Flucht durch Monheim

Polizei fahndet mit Hubschrauber nach Autofahrer

Ein spektakulärer Polizeieinsatz hat am Dienstagmittag, 13. Januar Teile von Monheim am Rhein in Atem gehalten. Mit mehreren Streifenwagen und einem Polizeihubschrauber suchten Einsatzkräfte nach einem Mann, der nach einem Unfall mit einem gestohlenen Auto die Flucht ergriffen hatte.

Unfall mit Lieferwagen – und plötzlich verschwunden

Ausgangspunkt der Ereignisse war ein Verkehrsunfall auf der Schwalbenstraße. Gegen 13.20 Uhr streifte ein grauer Citroën C5 beim Vorbeifahren den Außenspiegel eines dort abgestellten Post-Transporters. Statt anzuhalten, setzte der Fahrer seine Fahrt fort und verschwand in Richtung Opladener Straße. Der betroffene Postmitarbeiter reagierte umgehend und informierte die Polizei.
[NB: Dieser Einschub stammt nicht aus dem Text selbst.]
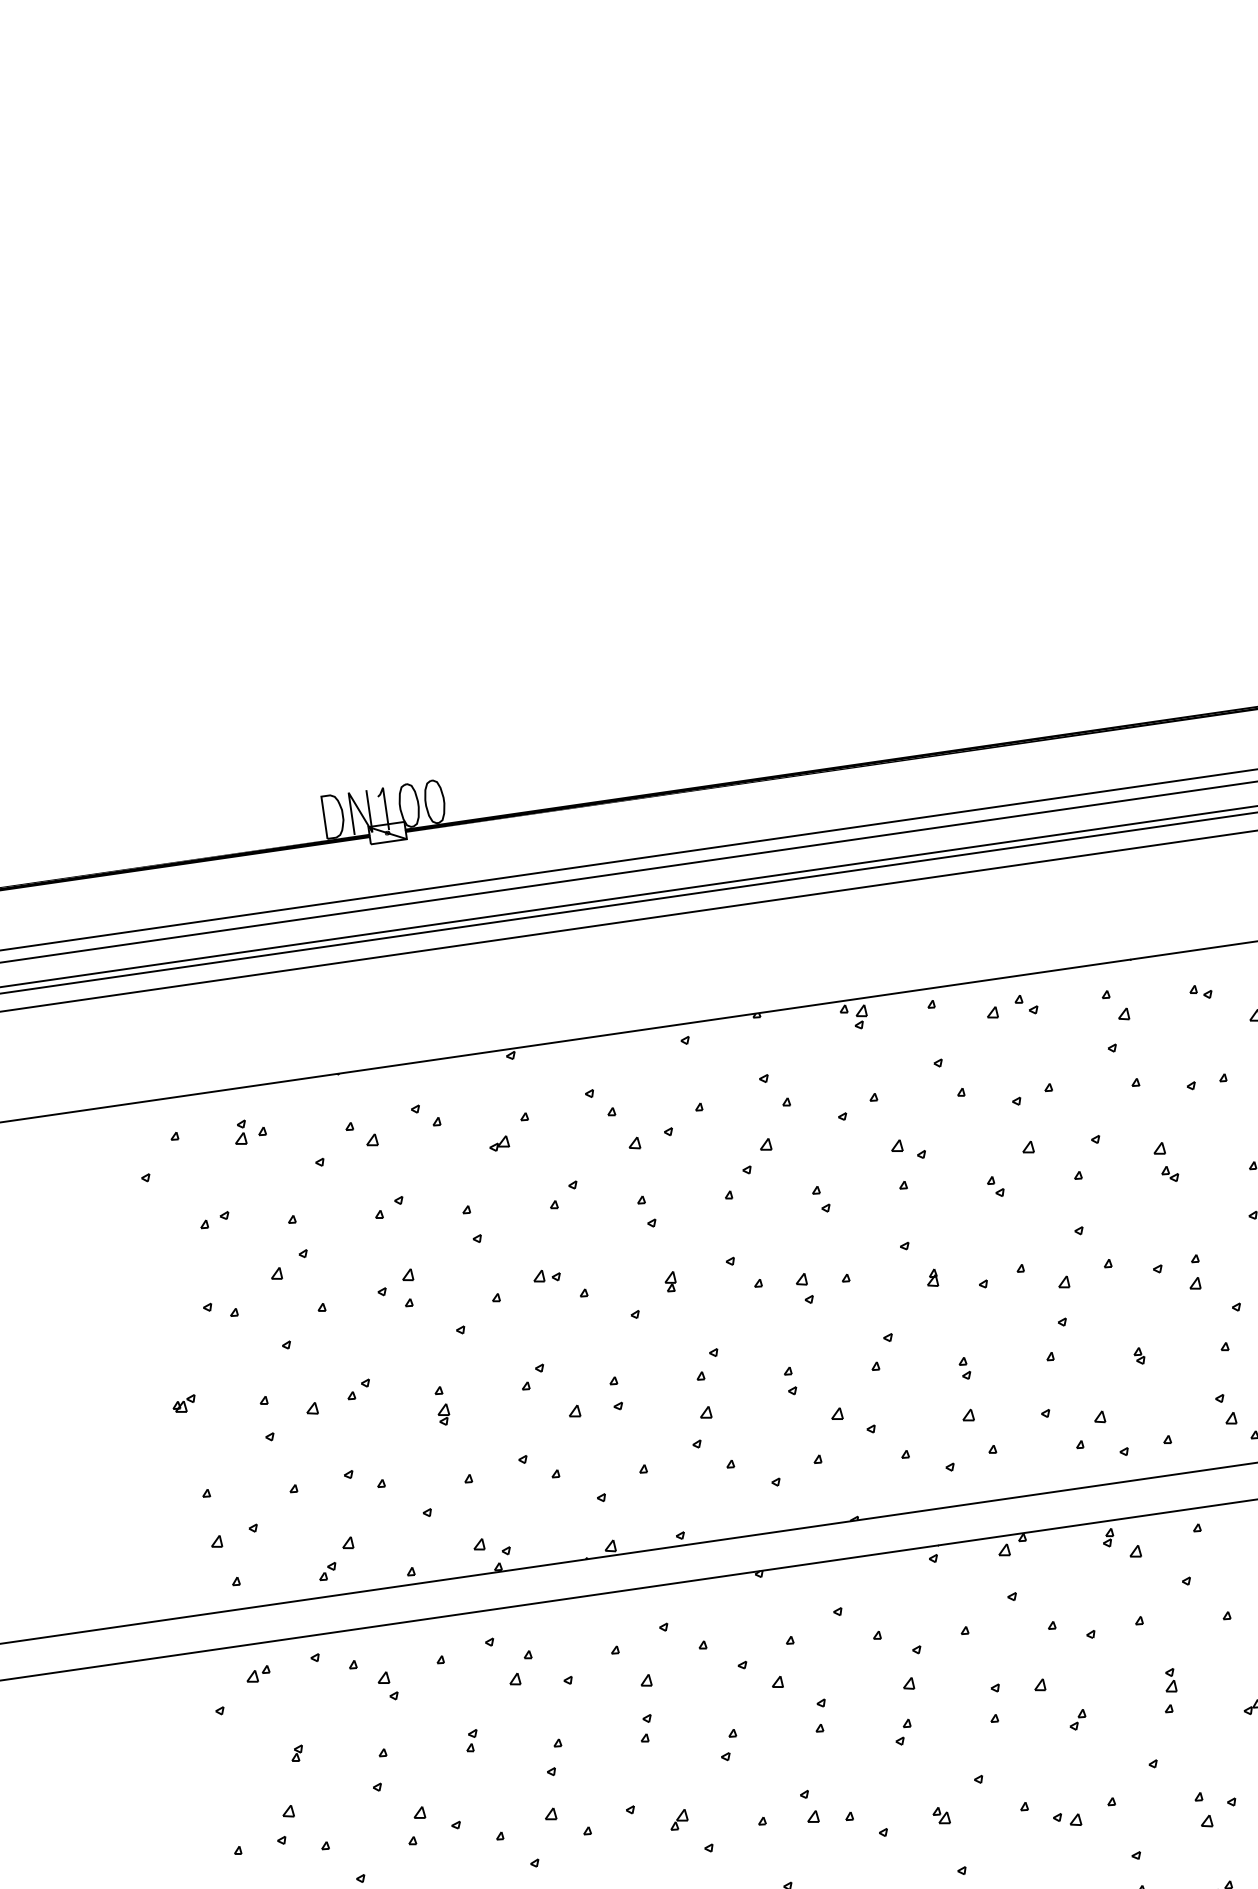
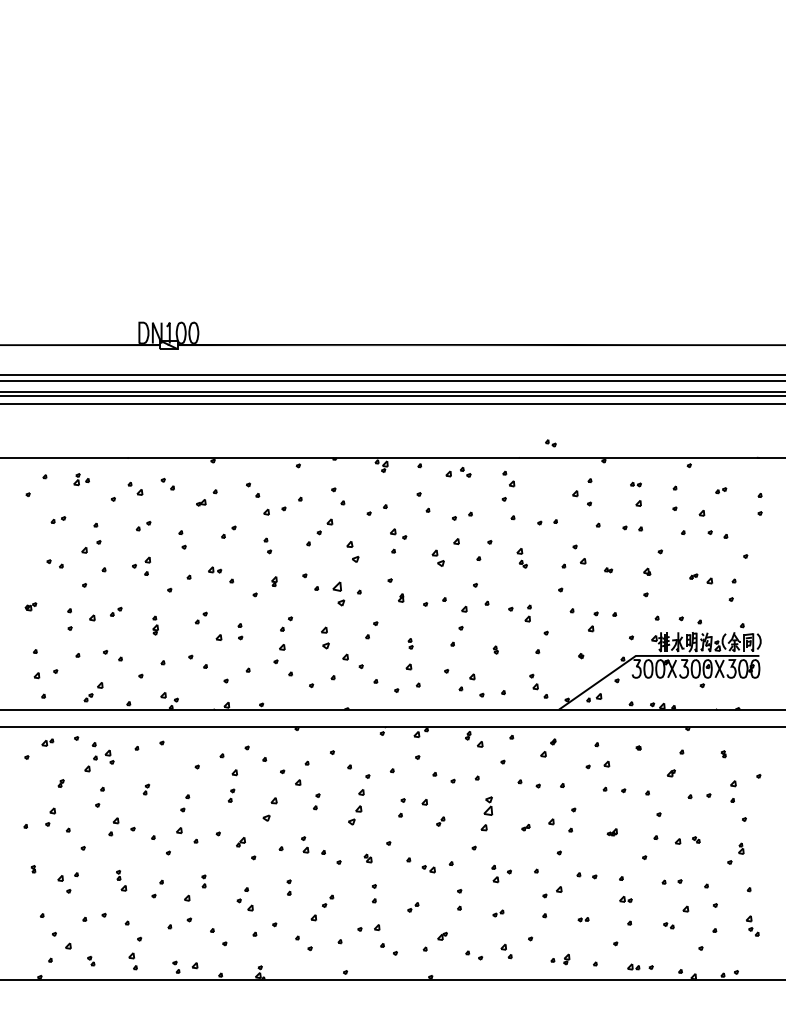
part: (1200, 992) -> (550, 443), moved
part: (994, 1185) -> (437, 557), size x1.6
part: (820, 1200) -> (352, 552), size x1.6
part: (804, 1289) -> (338, 594), size x1.6
part: (790, 1380) -> (325, 637), size x1.6
part: (519, 1667) -> (90, 763), moved
part: (1170, 1689) -> (487, 813), size x1.6
part: (903, 1732) -> (355, 815), size x1.6
part: (729, 1745) -> (270, 809), size x1.6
Kennzeichen führen die Polizei auf die richtige Spur

Dank der übermittelten Fahrzeugdaten stellte sich schnell heraus, dass die am Citroën angebrachten Kennzeichen zuvor gestohlen worden waren. Kurz darauf entdeckte eine Streifenwagenbesatzung das gesuchte Fahrzeug im Stadtgebiet von Monheim und wollte den Fahrer kontrollieren.

 

Rasante Flucht durch die Stadt

Der Fahrer ignorierte jedoch die Anhaltezeichen und beschleunigte stark. Mit hoher Geschwindigkeit raste er durch mehrere Straßen, bevor er den Wagen schließlich in einer Sackgasse zurückließ. Von dort setzte er seine Flucht zu Fuß fort. Bei der anschließenden Überprüfung des Fahrzeugs bestätigte sich der Verdacht der Polizei: Auch der Citroën selbst war als gestohlen gemeldet.

Hubschraubereinsatz bleibt ohne Erfolg

Um den Flüchtigen zu stellen, wurde eine groß angelegte Fahndung eingeleitet, bei der auch ein Polizeihubschrauber zum Einsatz kam. Trotz intensiver Suche gelang es den Einsatzkräften jedoch nicht, den Mann ausfindig zu machen. Die Ermittlungen laufen weiter. Die Polizei hofft nun auf Hinweise aus der Bevölkerung. Wer den Fahrer des grauen Citroën C5 beobachtet hat oder Angaben zu seiner Identität machen kann, wird gebeten, sich bei der Polizei in Monheim am Rhein unter der Telefonnummer 02173 9594-6350 zu melden.